§ **What the task requires**:
Find every line in the entries that holds the string "thumb" and report it.

· · ·

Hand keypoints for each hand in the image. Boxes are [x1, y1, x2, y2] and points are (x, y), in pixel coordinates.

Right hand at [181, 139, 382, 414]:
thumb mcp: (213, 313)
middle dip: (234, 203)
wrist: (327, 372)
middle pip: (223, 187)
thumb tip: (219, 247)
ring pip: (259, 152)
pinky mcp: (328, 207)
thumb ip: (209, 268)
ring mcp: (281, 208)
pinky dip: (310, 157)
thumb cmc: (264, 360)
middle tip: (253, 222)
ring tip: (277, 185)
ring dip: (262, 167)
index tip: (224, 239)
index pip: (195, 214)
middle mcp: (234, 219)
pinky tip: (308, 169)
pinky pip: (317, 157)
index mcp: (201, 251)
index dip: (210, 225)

· · ·

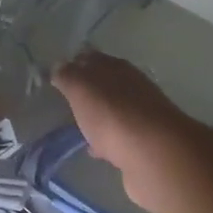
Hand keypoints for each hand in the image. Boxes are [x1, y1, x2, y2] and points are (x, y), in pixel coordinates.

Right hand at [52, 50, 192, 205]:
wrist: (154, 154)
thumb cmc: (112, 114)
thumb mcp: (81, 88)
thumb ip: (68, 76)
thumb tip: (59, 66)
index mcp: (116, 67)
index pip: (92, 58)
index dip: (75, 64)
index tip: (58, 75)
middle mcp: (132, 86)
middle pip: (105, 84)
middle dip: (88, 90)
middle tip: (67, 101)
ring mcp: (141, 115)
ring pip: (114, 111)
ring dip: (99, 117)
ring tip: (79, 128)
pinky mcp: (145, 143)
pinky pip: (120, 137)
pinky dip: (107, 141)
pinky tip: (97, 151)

· · ·

§ **Response below**:
thumb mcp: (213, 313)
thumb tip: (219, 247)
thumb ip: (209, 268)
thumb cmc: (264, 360)
thumb cmc: (112, 114)
thumb mcp: (81, 88)
thumb ip: (68, 76)
thumb tip: (59, 66)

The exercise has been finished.